- Born: Ann Kelly 17 July 1947 Dublin
- Died: 5 March 2021 (aged 73) Dublin

= Ann Riordan =

First general manager of Microsoft Ireland (1947–2021)

Ann Riordan (17 July 1947 – 5 March 2021) was the first woman to become the first general manager of Microsoft Ireland.

==Biography==
Born Ann Kelly on 17 July 1947 Riordan was the daughter of a CIÉ mechanic, Joe Kelly, and seamstress Lillie Kelly. Lillie taught in The Grafton Academy. Riordan had six siblings. The family grew up in Dublin in Rathfarnham. Riordan attended the St. Louis High School but left at sixteen before sitting her Leaving Certificate.

Riordan left school to get a job with the Gas Company in Dublin. However, almost immediately she discovered that the women in Alliance and Dublin Consumers Gas Company were not being paid the backdated cost-of-living increase which had been agreed with the Irish Transport and General Workers Union. She discovered first-hand the attitude to women as workers. She was a leader in compelling management to give an equal increase to the women employees. Her next move was to apply for a job as a central heating designer. Again she faced obstacles when told the role was a man's job. Aged nineteen she objected to that and was given the position.

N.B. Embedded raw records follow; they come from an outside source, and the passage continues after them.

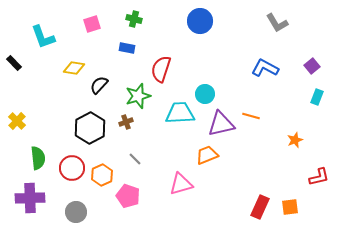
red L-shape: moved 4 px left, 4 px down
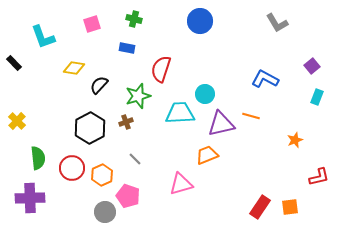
blue L-shape: moved 11 px down
red rectangle: rotated 10 degrees clockwise
gray circle: moved 29 px right
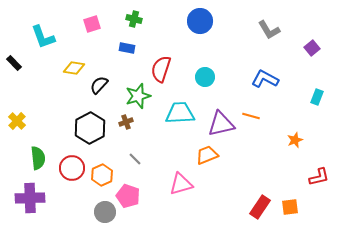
gray L-shape: moved 8 px left, 7 px down
purple square: moved 18 px up
cyan circle: moved 17 px up
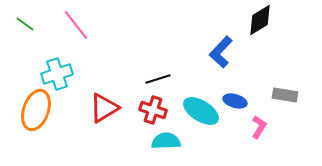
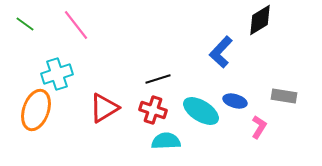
gray rectangle: moved 1 px left, 1 px down
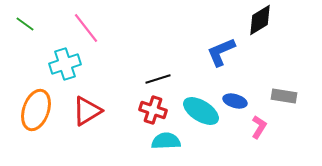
pink line: moved 10 px right, 3 px down
blue L-shape: rotated 24 degrees clockwise
cyan cross: moved 8 px right, 10 px up
red triangle: moved 17 px left, 3 px down
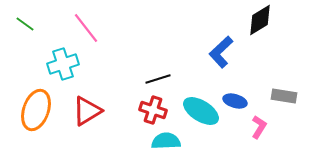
blue L-shape: rotated 20 degrees counterclockwise
cyan cross: moved 2 px left
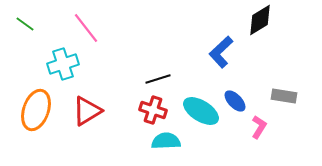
blue ellipse: rotated 30 degrees clockwise
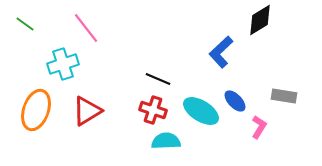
black line: rotated 40 degrees clockwise
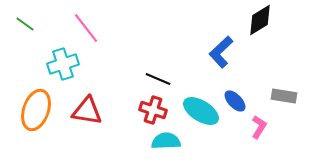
red triangle: rotated 40 degrees clockwise
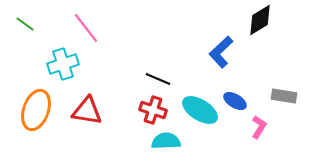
blue ellipse: rotated 15 degrees counterclockwise
cyan ellipse: moved 1 px left, 1 px up
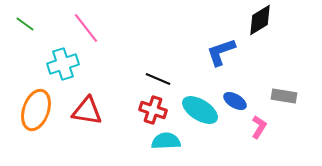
blue L-shape: rotated 24 degrees clockwise
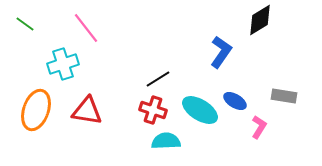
blue L-shape: rotated 144 degrees clockwise
black line: rotated 55 degrees counterclockwise
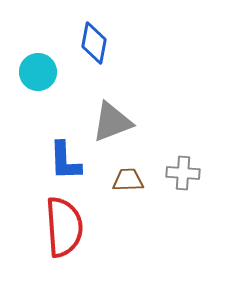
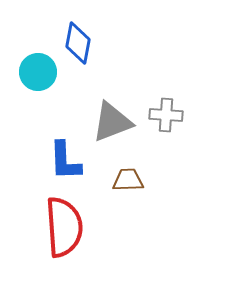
blue diamond: moved 16 px left
gray cross: moved 17 px left, 58 px up
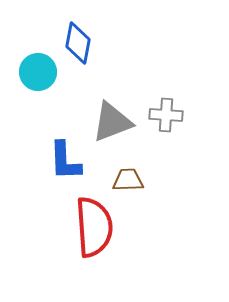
red semicircle: moved 30 px right
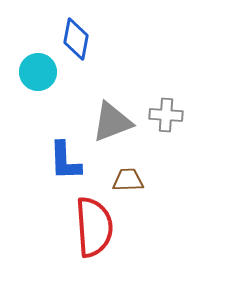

When she married Frank Riordan, she faced her next challenge. There was a ban on married women in the workplace. Riordan's employer told her they would be happy to see her back but that the unions this time were preventing it. The union granted her a six-month compromise and Riordan returned to work. However, in 1974 Riordan moved to London. There she got a role with L'Oréal and began her UK career. She first started in the tech industry with a position in Wordplex in 1976. Since Wordplex was a start-up, Riordan was exposed to every aspect of business and soon returned to Ireland as the managing director of the company.

In 1991 Riordan was selected to be the Microsoft country manager for Ireland. By 1996 she had won the company's 'Chairman's award' for what she had achieved in both Ireland and Europe. Riordan retired in 2000. She got involved in various organizations and was President of the Institute of Directors In Ireland, Chair of the Science Foundation Ireland, Chair of the National Standards Authority of Ireland and Tourism Ireland.